(Page layout parsing data)
*** Block opens ***
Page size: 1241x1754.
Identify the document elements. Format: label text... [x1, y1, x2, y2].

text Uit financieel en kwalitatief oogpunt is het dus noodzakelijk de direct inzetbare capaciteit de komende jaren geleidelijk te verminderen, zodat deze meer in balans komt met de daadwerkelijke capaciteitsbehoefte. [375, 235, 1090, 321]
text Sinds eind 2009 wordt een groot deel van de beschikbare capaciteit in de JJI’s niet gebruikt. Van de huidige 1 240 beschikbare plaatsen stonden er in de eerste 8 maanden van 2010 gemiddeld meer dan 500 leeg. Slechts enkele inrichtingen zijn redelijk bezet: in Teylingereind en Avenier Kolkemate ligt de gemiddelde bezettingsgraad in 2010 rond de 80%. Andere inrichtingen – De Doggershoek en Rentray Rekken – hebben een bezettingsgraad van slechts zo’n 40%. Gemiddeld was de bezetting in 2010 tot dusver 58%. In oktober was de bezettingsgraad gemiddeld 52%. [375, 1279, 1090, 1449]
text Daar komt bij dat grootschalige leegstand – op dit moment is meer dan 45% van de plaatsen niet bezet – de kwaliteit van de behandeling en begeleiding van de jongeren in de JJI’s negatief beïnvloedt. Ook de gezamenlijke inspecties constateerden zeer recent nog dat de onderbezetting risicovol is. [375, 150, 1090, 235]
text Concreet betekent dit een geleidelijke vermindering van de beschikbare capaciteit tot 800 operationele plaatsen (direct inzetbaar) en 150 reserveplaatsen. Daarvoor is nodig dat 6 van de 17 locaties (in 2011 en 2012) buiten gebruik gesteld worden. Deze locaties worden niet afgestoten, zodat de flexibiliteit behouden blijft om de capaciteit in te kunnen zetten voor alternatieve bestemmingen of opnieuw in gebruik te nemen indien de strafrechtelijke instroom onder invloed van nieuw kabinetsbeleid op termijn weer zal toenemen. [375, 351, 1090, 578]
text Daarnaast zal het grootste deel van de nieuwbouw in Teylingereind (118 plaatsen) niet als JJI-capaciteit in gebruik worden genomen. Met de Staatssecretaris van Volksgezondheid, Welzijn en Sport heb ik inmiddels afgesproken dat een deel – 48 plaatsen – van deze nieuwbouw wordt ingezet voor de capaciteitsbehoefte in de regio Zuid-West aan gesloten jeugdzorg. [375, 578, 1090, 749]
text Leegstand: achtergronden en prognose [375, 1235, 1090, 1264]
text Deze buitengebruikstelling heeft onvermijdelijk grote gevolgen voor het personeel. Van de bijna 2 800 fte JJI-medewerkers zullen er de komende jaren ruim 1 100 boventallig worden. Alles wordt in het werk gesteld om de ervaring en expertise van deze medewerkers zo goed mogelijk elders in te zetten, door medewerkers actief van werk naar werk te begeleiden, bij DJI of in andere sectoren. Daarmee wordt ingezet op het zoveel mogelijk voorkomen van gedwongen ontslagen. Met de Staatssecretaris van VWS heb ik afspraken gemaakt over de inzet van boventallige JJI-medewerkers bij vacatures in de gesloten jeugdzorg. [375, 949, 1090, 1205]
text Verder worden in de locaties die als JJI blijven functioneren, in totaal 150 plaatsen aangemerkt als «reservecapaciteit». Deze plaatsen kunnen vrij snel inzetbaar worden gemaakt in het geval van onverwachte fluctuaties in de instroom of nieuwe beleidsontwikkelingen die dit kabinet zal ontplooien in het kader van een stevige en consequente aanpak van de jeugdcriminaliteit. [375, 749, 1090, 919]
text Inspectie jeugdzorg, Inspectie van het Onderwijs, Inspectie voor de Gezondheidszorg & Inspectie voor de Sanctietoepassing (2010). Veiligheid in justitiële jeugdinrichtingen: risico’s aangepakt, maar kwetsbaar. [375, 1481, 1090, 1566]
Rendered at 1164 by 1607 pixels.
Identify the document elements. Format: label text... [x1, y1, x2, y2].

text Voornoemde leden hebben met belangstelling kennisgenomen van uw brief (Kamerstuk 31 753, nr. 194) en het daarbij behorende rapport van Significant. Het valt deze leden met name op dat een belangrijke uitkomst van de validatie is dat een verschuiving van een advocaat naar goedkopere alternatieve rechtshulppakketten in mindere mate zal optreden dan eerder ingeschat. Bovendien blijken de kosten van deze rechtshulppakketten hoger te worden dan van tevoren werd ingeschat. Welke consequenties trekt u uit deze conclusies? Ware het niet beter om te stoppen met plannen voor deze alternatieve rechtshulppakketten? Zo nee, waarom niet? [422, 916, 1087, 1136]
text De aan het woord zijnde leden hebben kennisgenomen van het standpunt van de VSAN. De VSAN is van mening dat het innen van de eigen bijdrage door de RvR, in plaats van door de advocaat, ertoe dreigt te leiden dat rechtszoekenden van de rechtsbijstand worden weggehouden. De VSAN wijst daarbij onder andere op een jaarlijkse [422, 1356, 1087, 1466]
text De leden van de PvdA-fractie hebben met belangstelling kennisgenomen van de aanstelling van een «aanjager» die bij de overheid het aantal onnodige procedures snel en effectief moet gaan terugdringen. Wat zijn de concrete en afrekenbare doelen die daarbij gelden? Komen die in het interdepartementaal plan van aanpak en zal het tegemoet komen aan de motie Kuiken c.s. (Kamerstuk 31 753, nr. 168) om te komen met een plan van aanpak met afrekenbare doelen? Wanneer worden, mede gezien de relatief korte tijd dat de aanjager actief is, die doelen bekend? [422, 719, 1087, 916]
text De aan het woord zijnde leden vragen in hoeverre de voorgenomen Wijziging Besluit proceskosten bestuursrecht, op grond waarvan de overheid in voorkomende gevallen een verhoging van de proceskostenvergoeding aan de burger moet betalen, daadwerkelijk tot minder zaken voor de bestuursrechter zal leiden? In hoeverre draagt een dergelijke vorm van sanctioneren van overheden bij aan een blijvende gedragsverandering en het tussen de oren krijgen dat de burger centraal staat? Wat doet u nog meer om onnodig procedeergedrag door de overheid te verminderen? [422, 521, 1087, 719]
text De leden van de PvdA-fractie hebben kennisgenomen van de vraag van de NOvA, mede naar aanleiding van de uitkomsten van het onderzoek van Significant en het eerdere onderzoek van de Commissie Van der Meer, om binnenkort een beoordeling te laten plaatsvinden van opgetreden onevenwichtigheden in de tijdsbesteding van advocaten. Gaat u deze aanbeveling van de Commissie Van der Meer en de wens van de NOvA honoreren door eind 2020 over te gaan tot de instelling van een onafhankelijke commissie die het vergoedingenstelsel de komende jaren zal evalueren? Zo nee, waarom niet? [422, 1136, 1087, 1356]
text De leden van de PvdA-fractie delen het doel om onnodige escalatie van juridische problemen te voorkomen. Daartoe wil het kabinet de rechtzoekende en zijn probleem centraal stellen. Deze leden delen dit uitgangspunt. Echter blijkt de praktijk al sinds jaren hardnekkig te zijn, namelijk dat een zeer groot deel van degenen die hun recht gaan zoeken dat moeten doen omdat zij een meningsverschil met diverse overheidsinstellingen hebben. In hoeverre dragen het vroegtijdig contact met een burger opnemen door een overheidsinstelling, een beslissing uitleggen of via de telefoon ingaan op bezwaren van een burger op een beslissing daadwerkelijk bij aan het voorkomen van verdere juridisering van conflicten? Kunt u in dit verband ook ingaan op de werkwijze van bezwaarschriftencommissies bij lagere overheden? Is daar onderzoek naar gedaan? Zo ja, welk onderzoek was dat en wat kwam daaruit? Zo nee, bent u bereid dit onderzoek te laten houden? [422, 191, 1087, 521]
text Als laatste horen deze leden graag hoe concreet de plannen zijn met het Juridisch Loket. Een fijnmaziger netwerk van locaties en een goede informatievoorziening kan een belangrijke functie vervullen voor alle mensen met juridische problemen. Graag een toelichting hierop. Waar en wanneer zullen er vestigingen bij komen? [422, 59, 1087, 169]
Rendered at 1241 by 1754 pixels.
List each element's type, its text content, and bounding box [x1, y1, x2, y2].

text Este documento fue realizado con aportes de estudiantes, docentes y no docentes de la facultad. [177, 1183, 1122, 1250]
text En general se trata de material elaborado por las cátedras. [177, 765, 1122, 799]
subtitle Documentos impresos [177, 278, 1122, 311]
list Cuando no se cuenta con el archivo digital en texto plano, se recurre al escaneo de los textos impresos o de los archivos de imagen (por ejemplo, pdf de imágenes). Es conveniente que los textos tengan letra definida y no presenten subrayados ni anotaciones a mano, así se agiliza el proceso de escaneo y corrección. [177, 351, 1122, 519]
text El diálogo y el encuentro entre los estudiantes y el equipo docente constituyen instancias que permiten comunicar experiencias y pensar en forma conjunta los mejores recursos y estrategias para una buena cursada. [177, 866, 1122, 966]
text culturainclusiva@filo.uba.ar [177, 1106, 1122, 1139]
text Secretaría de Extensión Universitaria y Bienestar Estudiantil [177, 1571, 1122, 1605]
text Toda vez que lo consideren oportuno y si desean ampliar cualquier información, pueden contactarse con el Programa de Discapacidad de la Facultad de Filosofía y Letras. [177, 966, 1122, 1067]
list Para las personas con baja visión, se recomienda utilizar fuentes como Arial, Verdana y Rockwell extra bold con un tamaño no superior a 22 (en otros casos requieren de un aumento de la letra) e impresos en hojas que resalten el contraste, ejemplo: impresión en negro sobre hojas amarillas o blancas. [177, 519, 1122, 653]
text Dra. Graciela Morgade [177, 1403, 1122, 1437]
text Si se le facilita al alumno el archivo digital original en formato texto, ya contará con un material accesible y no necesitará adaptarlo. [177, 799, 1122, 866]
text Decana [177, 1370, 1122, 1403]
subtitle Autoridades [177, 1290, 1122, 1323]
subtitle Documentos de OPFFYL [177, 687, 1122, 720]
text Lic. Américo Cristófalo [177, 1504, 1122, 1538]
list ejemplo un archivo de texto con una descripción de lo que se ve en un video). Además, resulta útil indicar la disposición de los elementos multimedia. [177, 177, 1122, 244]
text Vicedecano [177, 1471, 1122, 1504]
*** Block closes ***
### WHAT YOU HAVE TO DO
Across the data, pull every line containing the string "juridische".

### TASK RESULT
text De leden van de PvdA-fractie delen het doel om onnodige escalatie van juridische problemen te voorkomen. Daartoe wil het kabinet de rechtzoekende en zijn probleem centraal stellen. Deze leden delen dit uitgangspunt. Echter blijkt de praktijk al sinds jaren hardnekkig te zijn, namelijk dat een zeer groot deel van degenen die hun recht gaan zoeken dat moeten doen omdat zij een meningsverschil met diverse overheidsinstellingen hebben. In hoeverre dragen het vroegtijdig contact met een burger opnemen door een overheidsinstelling, een beslissing uitleggen of via de telefoon ingaan op bezwaren van een burger op een beslissing daadwerkelijk bij aan het voorkomen van verdere juridisering van conflicten? Kunt u in dit verband ook ingaan op de werkwijze van bezwaarschriftencommissies bij lagere overheden? Is daar onderzoek naar gedaan? Zo ja, welk onderzoek was dat en wat kwam daaruit? Zo nee, bent u bereid dit onderzoek te laten houden? [422, 191, 1087, 521]
text Als laatste horen deze leden graag hoe concreet de plannen zijn met het Juridisch Loket. Een fijnmaziger netwerk van locaties en een goede informatievoorziening kan een belangrijke functie vervullen voor alle mensen met juridische problemen. Graag een toelichting hierop. Waar en wanneer zullen er vestigingen bij komen? [422, 59, 1087, 169]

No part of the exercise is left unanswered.